С Марком Шагалом она была знакома еще до его эмиграции. Когда же подняли железный занавес, они встретились так, будто и не расставались.
Марк, вот ты всегда говоришь, что любишь Маяковского, а сам не сделал ни одной фантазии на тему его стихов.
Ах, Лиля, я уже старый и ничего не могу.
Отлично можешь. Попробуй!
Ну, я постараюсь… Но я хочу, чтобы ты посмотрела и посоветовала, а моя мастерская высоко, и ты не сможешь подняться из-за твоего больного сердца, — продолжал он отнекиваться.
Ты нарисуй, а я уж поднимусь. Не беспокойся.
Так появилась графическая серия о Маяковском, вызванная к жизни ею. Она даже подобрала с пола и сохранила наброски, как некогда сохранила обрезки пленки от картины «Закованная фильмой». Несколько листов этой серии Шагал подарил ЛЮ, несколько листов — Пушкинскому музею в Москве.
Они виделись во Франции, когда ЛЮ туда приезжала. Шагал подарил ей и отцу свою огромную монографию, где от руки на фронтисписе сделал рисунок фломастером и дарственную надпись. ЛЮ при каждой возможности посылала ему «Мишки» — конфеты, которые Шагал очень любил. (Один раз я отвозил в отель «Москва» Симоне Синьоре для него посылку — кило «Мишек» и книгу фотографий Наппельбаума.) В ее архиве лежат открытки- репродукции его картин, которые он отправлял ей и Василию Абгаровичу по праздникам. И последнее письмо от 12 августа 1978 года:
«Дорогой Вася! Как мне выразить нашу грусть и как мне передать все наши чувства о потере Лили. Вы знаете, как давно мы были с ней дружны. Мы помним Вас. Я и моя жена жмем сердечно Вашу руку.
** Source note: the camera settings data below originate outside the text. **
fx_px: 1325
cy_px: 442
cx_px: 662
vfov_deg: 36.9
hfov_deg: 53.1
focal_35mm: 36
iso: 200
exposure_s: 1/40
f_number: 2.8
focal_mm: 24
Марк Шагал».
Из классики она отдавала предпочтение Федотову и Венецианову, а передвижники оставляли ее совершенно равнодушной. Насчет же современных русских мастеров… Пожалуй, больше всех были близки ей по своим устремлениям Наталья Гончарова и Михаил Ларионов. В России они не встречались, а подружились лишь в Париже в пятидесятые годы. Гончарова подарила ЛЮ несколько работ. «Моей дорогой подружке Лиле», — надписала она каталог своей последней выставки в Париже.
Одна из картин Гончаровой — «Сфера» написана в 1959 году. Запуск спутника произвел на художницу такое сильное впечатление, что она сделала на эту тему несколько вещей. «Она ведь очень немолода, но как свежо чувствует, как современна!» — заметила ЛЮ.
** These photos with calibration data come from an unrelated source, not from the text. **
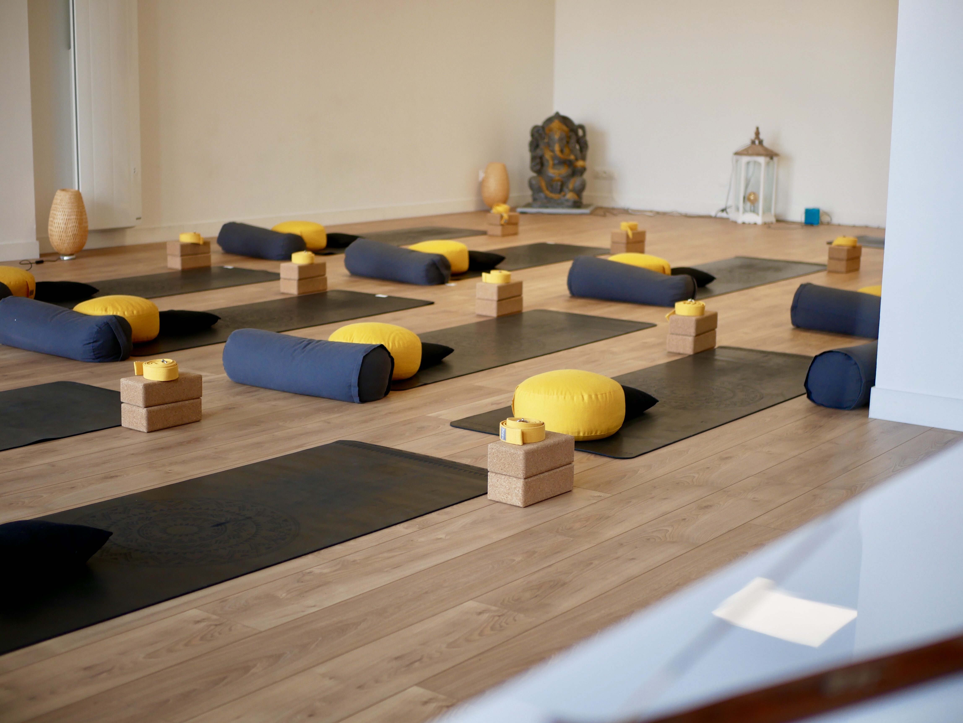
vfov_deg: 29.1
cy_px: 362
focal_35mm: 50
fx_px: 1392
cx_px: 482
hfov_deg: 38.2
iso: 200
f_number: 1.7
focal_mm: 25
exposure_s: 1/250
ЛЮ рассказывала, как навестила Михаила Ларионова в его мастерской, пробираясь к постели больного художника по тропинке между сугробами бесчисленных полотен, картонов, рулонов и книг, книг… Они встретились так, будто были знакомы сто лет, много говорили о жизни, стихах, живописи, о том, как ему трудно и что он ничего не может найти среди этого, как он выразился, хлама… На прощание он все же нашел и подарил ей несколько рисунков, которые ЛЮ в Москве заботливо окантовала. И время от времени вешала то «Дягилева», то «Аполлинера», то профиль Маяковского в канотье, которого Ларионов нарисовал в 1922 году.
Она ценила Михаила Кулакова, Краснопевцева, у нее были их работы. Однажды где-то увидела картины Зверева и сказала, что это замечательно. Глазунова один раз посмотрела, первую выставку в ЦДРИ, и тут же перестала им интересоваться, хотя та, первая его выставка, была свежая и свернула со столбовой дороги социалистического реализма, что ЛЮ, правда, и отметила. Но она обладала даром предвидения.
Художники, которых она ценила, были из числа гонимых формалистов, то есть тех, кого не выставляли, не признавали, кто жил трудно, но не сдавался. Всегда любила Давида Штеренберга, Натана Альтмана и особенно Александра Тышлера. Из всех мастеров она ценила этого художника более других. Любила в его работах весь этот сплав фантастики и реальности, его выдумку. Рисунок «Хорошее отношение к лошадям» переезжал с ней с квартиры на квартиру, и она мечтала, чтобы Маяковскому поставили такой памятник. Куда там!